Tuni

Personal information
- Full name: Antoni Lluís Adrover Colom
- Date of birth: 14 June 1982 (age 44)
- Place of birth: Sóller, Spain
- Height: 1.81 m (5 ft 11+1⁄2 in)
- Position: Attacking midfielder

Youth career
- Mallorca

Senior career*
- Years: Team / Apps / (Gls)
- 2001–2003: Mallorca B / 43 / (10)
- 2002–2011: Mallorca / 106 / (4)
- 2003–2004: → Salamanca (loan) / 39 / (4)
- 2008–2009: → Hércules (loan) / 37 / (3)
- 2011: → Gimnàstic (loan) / 11 / (0)
- 2011–2012: Gimnàstic / 26 / (3)
- 2013: Iraklis / 5 / (1)
- 2013–2015: Sóller / ? / (7)
- Total:  / 267+ / (32)

= Tuni (footballer) =

Spanish footballer

Antoni Lluís Adrover Colom (born 14 June 1982), known as Tuni, is a Spanish former professional footballer who played mainly as an attacking midfielder.

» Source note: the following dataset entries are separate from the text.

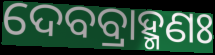
ଦେବବ୍ରାହ୍ମଣଃ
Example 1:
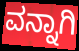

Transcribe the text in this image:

ವನ್ನಾಗಿ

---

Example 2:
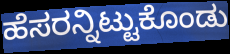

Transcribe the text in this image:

ಹೆಸರನ್ನಿಟ್ಟುಕೊಂಡು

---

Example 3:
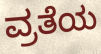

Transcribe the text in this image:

ವ್ರತೆಯ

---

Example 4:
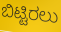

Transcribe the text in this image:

ಬಿಟ್ಟಿರಲು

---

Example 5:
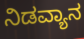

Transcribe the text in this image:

ನಿಡವ್ಯಾನ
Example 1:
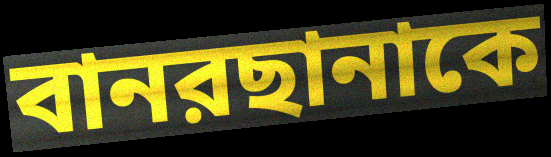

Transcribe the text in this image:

বানরছানাকে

He amassed La Liga totals of 106 matches and four goals over seven seasons, all with Mallorca.

==Club career==
Born in Sóller, Mallorca, Balearic Islands, Tuni made his professional debut with hometown RCD Mallorca's first team during the 2002–03 season, making five appearances and scoring one goal. He played his first La Liga match on 8 December 2002 in a 1–5 home loss against Real Madrid, and would be loaned for the following campaign to Segunda División side UD Salamanca.

After four seasons in which his role was irregular (65 appearances from 2004 to 2006, 27 the following two), Tuni was loaned again, to second-tier Hércules CF for the duration of 2008–09. Returned to Mallorca for the subsequent top-flight campaign, he suffered a severe knee injury which limited his participation to just nine games out of 38.

In late January 2011, Tuni was loaned to Gimnàstic de Tarragona for five months, and contributed seven starts – 560 minutes in total – as they narrowly avoided relegation from division two. He became a free agent in July, and signed a permanent contract with the Catalans.

Tuni joined Iraklis F.C. on 11 January 2013, teaming up with several compatriots at the Football League (Greece) club.